TASK GOAL: A verbatim transcription of the listing below is required, without its pictures.

(SUPPLIED ENTRIES begins)

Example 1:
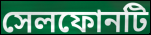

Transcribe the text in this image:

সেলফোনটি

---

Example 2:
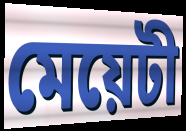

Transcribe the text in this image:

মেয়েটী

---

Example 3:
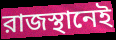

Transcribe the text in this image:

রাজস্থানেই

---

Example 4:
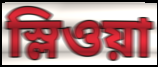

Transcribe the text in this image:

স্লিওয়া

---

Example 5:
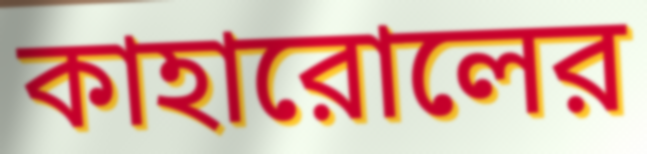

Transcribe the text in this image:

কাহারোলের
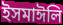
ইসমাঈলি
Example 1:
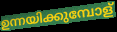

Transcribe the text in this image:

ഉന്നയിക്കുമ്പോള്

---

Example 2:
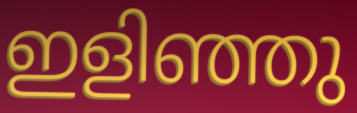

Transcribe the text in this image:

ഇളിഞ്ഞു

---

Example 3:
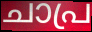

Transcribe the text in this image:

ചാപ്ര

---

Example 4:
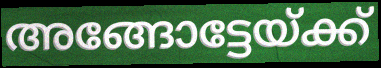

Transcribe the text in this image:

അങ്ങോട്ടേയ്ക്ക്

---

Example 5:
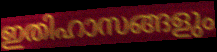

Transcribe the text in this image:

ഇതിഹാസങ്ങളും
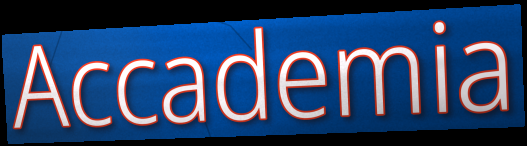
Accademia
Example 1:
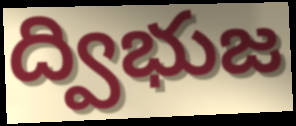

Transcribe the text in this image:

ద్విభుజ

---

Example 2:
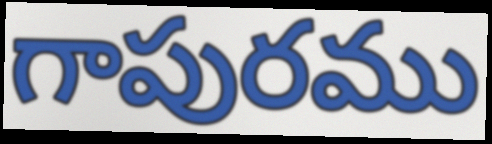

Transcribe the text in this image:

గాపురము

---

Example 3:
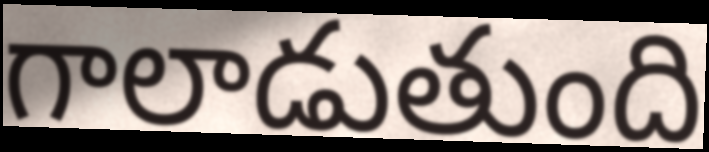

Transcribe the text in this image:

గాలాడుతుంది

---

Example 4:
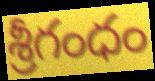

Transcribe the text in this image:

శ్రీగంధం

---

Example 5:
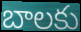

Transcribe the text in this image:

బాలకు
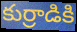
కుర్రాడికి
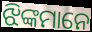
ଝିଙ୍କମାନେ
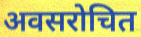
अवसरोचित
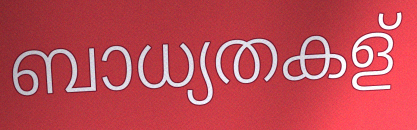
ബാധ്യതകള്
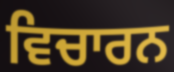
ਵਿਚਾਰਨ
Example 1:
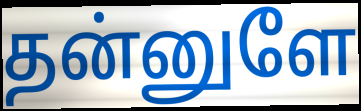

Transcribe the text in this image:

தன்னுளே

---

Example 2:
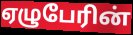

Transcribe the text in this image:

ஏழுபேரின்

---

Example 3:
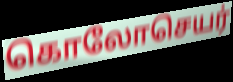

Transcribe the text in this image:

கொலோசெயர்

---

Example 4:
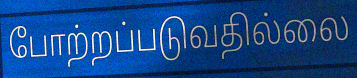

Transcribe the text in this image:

(SUPPLIED ENTRIES ends)

TASK RESPONSE:
Example 1:

Transcribe the text in this image:

সেলফোনটি

---

Example 2:

Transcribe the text in this image:

মেয়েটী

---

Example 3:

Transcribe the text in this image:

রাজস্থানেই

---

Example 4:

Transcribe the text in this image:

স্লিওয়া

---

Example 5:

Transcribe the text in this image:

কাহারোলের
ইসমাঈলি
Example 1:

Transcribe the text in this image:

ഉന്നയിക്കുമ്പോള്

---

Example 2:

Transcribe the text in this image:

ഇളിഞ്ഞു

---

Example 3:

Transcribe the text in this image:

ചാപ്ര

---

Example 4:

Transcribe the text in this image:

അങ്ങോട്ടേയ്ക്ക്

---

Example 5:

Transcribe the text in this image:

ഇതിഹാസങ്ങളും
Accademia
Example 1:

Transcribe the text in this image:

ద్విభుజ

---

Example 2:

Transcribe the text in this image:

గాపురము

---

Example 3:

Transcribe the text in this image:

గాలాడుతుంది

---

Example 4:

Transcribe the text in this image:

శ్రీగంధం

---

Example 5:

Transcribe the text in this image:

బాలకు
కుర్రాడికి
ଝିଙ୍କମାନେ
अवसरोचित
ബാധ്യതകള്
ਵਿਚਾਰਨ
Example 1:

Transcribe the text in this image:

தன்னுளே

---

Example 2:

Transcribe the text in this image:

ஏழுபேரின்

---

Example 3:

Transcribe the text in this image:

கொலோசெயர்

---

Example 4:

Transcribe the text in this image:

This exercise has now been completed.